[Records from a data collection]

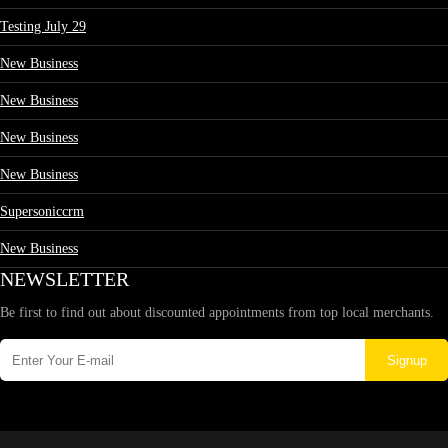
Testing July 29
New Business
New Business
New Business
New Business
Supersoniccrm
New Business
NEWSLETTER
Be first to find out about discounted appointments from top local merchants.
Signup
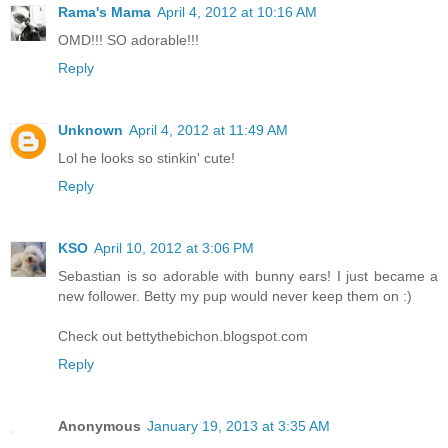
Rama's Mama
April 4, 2012 at 10:16 AM
OMD!!! SO adorable!!!
Reply
Unknown
April 4, 2012 at 11:49 AM
Lol he looks so stinkin' cute!
Reply
KSO
April 10, 2012 at 3:06 PM
Sebastian is so adorable with bunny ears! I just became a
new follower. Betty my pup would never keep them on :)
Check out bettythebichon.blogspot.com
Reply
Anonymous
January 19, 2013 at 3:35 AM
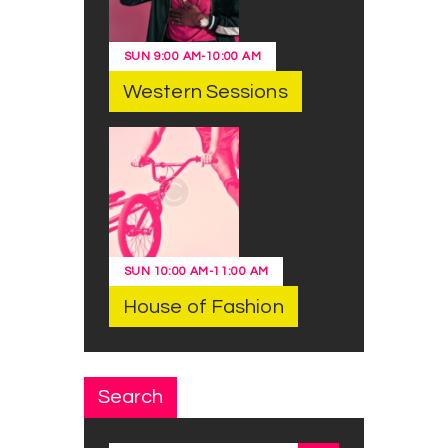
SUN
9:00 AM
-
10:00 AM
Western Sessions
SUN
10:00 AM
-
11:00 AM
House of Fashion
Search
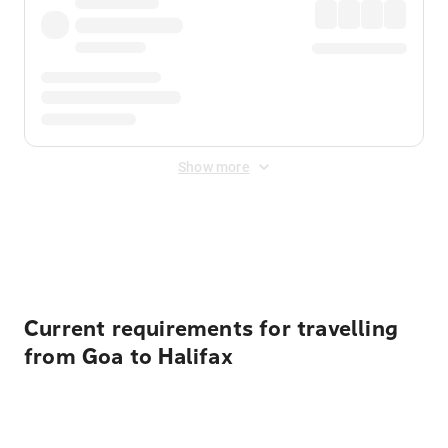
Show more
Displayed fares exclude
Online Booking Fee
&
Merchant
Fee
. Fees are applied once at checkout.
Current requirements for travelling
from Goa to Halifax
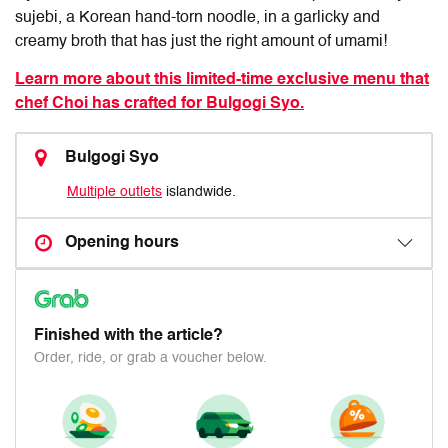
sujebi, a Korean hand-torn noodle, in a garlicky and
creamy broth that has just the right amount of umami!
Learn more about this limited-time exclusive menu that
chef Choi has crafted for Bulgogi Syo.
Bulgogi Syo
Multiple outlets
islandwide.
Opening hours
Finished with the article?
Order, ride, or grab a voucher below.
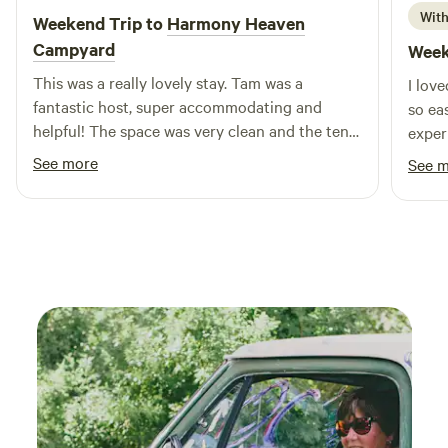
With
Weekend Trip to
Harmony Heaven
Campyard
Week
This was a really lovely stay. Tam was a
I lov
fantastic host, super accommodating and
so ea
helpful! The space was very clean and the tent
exper
was very cozy. I got to take a dip in the pool,
See more
See 
spend some time with the koi fish, and relax in
the backyard. Would absolutely come back!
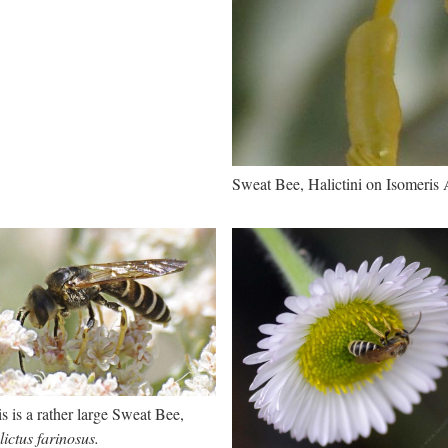
Sweat Bee, Halictini on Isomeris
s is a rather large Sweat Bee,
ictus farinosus.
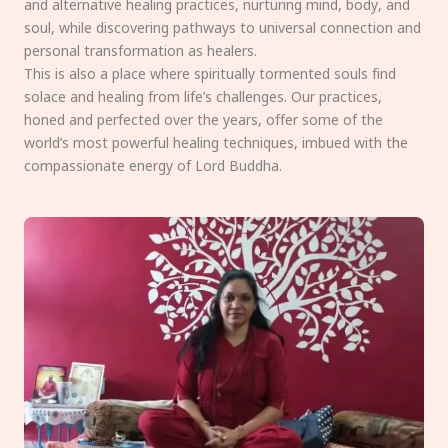
and alternative healing practices, nurturing mind, body, and
soul, while discovering pathways to universal connection and
personal transformation as healers.
This is also a place where spiritually tormented souls find
solace and healing from life’s challenges. Our practices,
honed and perfected over the years, offer some of the
world’s most powerful healing techniques, imbued with the
compassionate energy of Lord Buddha.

### [Your objective]
Search the entries for the string "find" and copy each line where it occurs.

### [Written answer]
Be first to find out about discounted appointments from top local merchants.
This is also a place where spiritually tormented souls find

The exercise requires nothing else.